Following up on DKWasler's comment, protocols are important. Protocols are boring, however. They are not sexy. They don't make us interesting and fulfill no short term goals. Only those in fields with consequences learn about them.
Wouldn't most mental shortcut mistakes have no serious consequences?
'Sides, if you're really smart, your guesses are usually right, or right enough for government work. Why bother to do the hard work?
Thinking is for the little people.
Three little quotes say it all - Quote Number One:
The attack - and the news that the cult had attracted students from Japan's elite universities - at first caused nationwide hand-wringing about the country's narrow, education-driven path to success, which demands extreme conformity while offering few outlets for individual expression.
Quote Number Two:
Christopher in MA said…
If Crack were awake, he would blame New Age and then the rest of us for not listening to him.
And then he'd tell us it's really all part of Romney's secret plan to impose Mormonism on America.
And Quote Number Three:
But what happens to people who do stand up and say something here? Oh, you're just angry, bigoted, a closet righty/lefty trying to demoralize/troll/stir up trouble. That's what happens here.
Extra credit - just to show Christopher in MA is an idiot:
I do wonder how rare these cults are, though. Hard to say. If you lived through the Satanic cult / ritual child abuse cult hysteria of the 1980s, you could be forgiven for thinking every third person you saw was either a devil worshipper or a pederast.
Bullshit - witnessing hysteria, based on false information, is no way judge anything. If you want to know the answer to something, use common sense and either ask or look it up. ("Duh! That Crack Emcee,…") Here's the take-away I care about:
One of the sidelights of the current study that occurred to me while I was designing the questionnaire resulted from my happening to read an article by a constitutional law scholar. That article was in the context of the well publicized kidnapping and subsequent brainwashing of 14-year old Elizabeth Smart in Utah. The article suggested that the kidnapper should be prosecuted for brainwashing as well as aggravated kidnapping, aggravated sexual assault, and aggravated burglary. As a result of that article, it occurred to me to ask survey participants whether they would support or oppose a law against brainwashing in their own state, Pennsylvania. No discussion of the details of a possible brainwashing law was presented. There were 5 choices of answers: strongly support, support, can't say, oppose, or strongly oppose. Over 50% checked "strongly support," or "support," about a quarter checked "can't say," while only 13.5% checked "oppose," or "strongly oppose." These results suggest that more attention be given to this area.

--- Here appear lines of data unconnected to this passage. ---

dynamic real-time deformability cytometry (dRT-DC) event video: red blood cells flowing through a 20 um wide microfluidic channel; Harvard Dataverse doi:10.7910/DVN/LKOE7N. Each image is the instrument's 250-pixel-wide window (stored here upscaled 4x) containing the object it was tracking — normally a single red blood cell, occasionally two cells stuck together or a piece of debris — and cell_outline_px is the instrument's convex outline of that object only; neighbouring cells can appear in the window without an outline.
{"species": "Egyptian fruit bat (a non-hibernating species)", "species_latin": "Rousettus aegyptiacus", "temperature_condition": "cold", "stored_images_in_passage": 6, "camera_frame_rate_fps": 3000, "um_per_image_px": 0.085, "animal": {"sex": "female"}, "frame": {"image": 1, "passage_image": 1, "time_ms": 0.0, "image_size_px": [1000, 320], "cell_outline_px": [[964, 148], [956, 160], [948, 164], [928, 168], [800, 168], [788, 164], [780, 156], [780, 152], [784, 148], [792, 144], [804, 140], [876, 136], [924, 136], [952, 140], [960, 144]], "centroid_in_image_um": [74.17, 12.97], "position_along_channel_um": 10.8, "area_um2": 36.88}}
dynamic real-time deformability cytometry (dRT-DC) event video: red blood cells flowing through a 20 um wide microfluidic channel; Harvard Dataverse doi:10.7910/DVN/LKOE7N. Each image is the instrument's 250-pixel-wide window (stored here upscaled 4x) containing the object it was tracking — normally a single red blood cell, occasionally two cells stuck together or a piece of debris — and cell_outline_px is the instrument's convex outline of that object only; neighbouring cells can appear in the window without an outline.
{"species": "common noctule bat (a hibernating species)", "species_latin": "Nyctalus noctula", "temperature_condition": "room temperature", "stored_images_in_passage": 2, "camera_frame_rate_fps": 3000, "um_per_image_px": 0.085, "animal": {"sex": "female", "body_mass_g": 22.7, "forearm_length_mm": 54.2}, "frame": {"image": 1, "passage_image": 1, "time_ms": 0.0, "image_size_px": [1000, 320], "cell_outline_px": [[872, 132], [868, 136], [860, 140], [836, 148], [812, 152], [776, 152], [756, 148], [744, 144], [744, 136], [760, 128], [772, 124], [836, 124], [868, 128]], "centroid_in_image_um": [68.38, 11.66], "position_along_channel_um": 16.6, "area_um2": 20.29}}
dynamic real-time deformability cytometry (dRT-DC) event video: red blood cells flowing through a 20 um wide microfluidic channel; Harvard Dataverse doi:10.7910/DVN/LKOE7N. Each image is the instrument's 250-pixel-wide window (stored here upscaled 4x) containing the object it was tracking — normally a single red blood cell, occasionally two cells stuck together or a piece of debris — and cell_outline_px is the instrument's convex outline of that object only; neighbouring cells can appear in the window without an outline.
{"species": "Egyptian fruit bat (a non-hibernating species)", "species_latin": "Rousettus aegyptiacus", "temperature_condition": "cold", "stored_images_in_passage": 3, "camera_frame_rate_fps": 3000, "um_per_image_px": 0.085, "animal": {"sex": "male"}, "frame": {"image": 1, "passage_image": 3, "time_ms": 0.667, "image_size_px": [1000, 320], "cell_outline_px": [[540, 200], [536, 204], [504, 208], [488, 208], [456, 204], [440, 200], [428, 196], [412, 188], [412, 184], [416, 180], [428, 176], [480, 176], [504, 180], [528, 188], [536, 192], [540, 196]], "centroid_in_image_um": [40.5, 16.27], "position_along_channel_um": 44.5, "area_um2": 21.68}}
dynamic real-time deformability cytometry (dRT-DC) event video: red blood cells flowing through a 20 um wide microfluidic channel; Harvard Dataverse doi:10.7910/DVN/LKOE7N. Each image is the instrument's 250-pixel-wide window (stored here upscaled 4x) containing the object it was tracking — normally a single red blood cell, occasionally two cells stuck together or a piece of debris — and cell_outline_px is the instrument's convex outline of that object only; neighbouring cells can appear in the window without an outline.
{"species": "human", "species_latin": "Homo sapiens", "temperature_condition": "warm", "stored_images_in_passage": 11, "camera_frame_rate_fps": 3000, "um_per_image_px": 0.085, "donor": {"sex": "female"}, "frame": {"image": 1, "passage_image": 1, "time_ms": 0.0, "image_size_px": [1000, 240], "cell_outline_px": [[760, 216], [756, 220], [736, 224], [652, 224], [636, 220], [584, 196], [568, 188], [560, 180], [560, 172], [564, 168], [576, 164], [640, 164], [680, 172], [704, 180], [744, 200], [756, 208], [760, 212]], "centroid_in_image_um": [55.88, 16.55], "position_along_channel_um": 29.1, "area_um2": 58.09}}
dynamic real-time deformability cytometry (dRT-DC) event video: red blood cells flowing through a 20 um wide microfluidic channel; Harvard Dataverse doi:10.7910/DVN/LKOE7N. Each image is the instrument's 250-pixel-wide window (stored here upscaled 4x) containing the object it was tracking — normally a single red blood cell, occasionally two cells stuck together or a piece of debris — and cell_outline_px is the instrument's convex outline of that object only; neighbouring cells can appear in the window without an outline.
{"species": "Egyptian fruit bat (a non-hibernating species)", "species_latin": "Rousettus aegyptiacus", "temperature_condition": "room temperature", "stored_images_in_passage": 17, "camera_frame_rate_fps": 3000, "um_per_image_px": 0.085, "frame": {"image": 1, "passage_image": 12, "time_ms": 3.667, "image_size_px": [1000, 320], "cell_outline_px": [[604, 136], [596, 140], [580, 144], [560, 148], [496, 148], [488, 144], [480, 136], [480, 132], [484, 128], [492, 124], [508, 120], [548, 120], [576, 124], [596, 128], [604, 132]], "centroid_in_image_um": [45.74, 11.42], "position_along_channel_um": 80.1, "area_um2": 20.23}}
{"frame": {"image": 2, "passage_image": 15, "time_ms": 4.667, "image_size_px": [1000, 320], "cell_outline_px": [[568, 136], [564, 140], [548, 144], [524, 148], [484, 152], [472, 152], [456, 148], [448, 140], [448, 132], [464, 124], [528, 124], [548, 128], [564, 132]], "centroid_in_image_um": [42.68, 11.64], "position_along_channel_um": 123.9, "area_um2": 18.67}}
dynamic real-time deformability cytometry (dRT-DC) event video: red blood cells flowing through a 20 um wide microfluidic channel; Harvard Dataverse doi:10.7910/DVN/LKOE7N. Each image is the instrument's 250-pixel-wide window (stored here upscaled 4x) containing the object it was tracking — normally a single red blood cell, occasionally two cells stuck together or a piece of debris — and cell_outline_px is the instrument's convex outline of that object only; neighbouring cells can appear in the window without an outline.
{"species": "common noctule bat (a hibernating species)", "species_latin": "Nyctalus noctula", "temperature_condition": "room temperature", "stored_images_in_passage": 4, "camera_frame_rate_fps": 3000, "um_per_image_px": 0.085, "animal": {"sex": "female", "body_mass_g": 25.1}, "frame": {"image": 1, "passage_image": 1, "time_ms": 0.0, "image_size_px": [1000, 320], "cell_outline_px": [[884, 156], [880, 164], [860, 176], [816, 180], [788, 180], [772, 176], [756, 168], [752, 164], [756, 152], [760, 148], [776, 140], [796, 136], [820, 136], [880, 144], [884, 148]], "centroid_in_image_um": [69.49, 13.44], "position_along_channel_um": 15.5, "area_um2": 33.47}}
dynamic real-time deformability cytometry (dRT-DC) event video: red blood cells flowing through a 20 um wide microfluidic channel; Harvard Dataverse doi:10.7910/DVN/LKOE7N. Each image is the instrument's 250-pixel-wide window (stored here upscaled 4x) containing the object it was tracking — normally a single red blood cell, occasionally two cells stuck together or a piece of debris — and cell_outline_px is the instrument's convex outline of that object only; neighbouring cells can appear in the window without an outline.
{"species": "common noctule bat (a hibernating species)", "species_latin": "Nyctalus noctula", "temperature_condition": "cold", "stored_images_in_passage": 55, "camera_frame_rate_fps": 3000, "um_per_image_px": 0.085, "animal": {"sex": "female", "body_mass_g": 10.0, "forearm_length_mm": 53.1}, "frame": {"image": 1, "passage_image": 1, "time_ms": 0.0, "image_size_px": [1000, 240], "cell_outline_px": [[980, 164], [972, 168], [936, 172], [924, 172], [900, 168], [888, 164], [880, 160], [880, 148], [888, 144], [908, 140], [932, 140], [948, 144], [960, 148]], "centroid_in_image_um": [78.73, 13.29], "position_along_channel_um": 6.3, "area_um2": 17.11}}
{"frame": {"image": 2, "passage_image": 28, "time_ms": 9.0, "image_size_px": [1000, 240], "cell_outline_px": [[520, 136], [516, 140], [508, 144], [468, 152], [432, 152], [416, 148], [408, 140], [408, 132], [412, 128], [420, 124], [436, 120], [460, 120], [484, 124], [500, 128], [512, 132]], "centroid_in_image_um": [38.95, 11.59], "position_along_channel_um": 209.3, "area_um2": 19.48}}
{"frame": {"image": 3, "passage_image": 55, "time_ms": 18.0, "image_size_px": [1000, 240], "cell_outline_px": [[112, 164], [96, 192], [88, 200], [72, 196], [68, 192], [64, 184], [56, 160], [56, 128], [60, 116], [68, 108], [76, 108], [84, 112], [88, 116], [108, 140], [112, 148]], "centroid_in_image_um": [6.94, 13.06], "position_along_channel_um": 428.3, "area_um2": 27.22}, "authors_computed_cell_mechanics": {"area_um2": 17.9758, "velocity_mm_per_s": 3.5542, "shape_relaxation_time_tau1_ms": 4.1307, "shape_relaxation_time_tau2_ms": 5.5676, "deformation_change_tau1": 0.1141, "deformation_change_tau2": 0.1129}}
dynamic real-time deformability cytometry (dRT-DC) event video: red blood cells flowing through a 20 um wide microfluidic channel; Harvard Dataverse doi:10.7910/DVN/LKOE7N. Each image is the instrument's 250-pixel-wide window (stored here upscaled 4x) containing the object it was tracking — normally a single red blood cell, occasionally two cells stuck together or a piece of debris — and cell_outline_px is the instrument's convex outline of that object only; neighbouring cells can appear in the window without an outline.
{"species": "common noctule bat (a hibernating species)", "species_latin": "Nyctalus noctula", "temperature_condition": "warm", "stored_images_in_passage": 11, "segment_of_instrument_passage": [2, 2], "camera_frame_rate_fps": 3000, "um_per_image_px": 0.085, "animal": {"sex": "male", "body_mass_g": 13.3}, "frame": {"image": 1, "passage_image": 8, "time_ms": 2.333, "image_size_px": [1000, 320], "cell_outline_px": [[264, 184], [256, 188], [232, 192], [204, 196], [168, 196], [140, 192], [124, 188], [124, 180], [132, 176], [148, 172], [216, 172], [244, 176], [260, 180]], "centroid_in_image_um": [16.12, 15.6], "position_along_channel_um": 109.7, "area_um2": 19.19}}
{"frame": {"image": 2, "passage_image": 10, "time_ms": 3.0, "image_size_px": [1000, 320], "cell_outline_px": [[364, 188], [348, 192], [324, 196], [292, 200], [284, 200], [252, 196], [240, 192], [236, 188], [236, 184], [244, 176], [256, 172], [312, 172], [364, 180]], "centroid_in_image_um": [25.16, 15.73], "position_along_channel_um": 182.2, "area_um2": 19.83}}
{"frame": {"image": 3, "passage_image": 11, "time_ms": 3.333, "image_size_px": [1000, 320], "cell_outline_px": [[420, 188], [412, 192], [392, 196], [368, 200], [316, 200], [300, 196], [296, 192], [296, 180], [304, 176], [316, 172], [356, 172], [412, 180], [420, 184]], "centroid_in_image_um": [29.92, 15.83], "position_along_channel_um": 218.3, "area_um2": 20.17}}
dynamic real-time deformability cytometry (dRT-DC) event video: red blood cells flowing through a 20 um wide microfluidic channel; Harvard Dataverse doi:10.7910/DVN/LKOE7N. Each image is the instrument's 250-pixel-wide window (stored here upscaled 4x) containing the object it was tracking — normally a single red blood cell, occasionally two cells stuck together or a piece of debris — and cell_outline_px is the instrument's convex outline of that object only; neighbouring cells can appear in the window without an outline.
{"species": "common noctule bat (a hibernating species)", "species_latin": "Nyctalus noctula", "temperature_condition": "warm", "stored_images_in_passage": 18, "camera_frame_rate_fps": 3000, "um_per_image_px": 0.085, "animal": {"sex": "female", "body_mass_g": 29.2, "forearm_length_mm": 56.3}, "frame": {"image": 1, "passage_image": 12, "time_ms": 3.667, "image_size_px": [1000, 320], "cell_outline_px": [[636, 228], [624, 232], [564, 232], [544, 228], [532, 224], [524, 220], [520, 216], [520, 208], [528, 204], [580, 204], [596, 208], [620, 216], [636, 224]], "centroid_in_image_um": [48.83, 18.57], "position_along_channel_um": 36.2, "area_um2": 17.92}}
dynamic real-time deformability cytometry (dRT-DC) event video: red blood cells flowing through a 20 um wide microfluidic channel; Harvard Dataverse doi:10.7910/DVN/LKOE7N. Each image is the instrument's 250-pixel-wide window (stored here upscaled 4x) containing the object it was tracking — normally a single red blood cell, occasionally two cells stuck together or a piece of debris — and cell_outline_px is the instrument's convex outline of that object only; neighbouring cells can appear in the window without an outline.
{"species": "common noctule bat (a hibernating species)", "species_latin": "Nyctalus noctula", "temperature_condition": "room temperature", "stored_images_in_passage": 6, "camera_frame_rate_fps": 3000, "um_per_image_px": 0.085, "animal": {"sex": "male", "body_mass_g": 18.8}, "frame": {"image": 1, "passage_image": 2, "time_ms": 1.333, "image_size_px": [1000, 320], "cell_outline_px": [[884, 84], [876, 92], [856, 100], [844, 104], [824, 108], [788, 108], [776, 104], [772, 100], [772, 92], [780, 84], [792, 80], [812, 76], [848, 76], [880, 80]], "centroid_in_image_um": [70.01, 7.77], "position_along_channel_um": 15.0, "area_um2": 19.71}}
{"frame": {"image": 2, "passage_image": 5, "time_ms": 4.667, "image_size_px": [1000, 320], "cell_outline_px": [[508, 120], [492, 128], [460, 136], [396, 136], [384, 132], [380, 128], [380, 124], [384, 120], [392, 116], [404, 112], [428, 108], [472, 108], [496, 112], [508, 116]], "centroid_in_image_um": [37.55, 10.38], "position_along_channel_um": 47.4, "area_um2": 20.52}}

But we can't do that, because there's so many of "smart" folks (like Christopher in MA) suggesting cultism's nothing to worry about - even as we prepare to hand the country over to one - because it's just my dumb obsession.
Funny how that "works"...
These are dumb conclusions from "smart people" inability to solve the simplest math problems. The conclussion should be that the education system fails, if even "smart people" are unable to solve a simple math problem. Too many people do not know the difference between verbal reasoning and elementary logic that proper teaching of maths helps to develop, i.e. facts based reasoning.
As a result we have prolifiration of speculation based "sciences" that lead to dumb analyses, missing logical conclusions.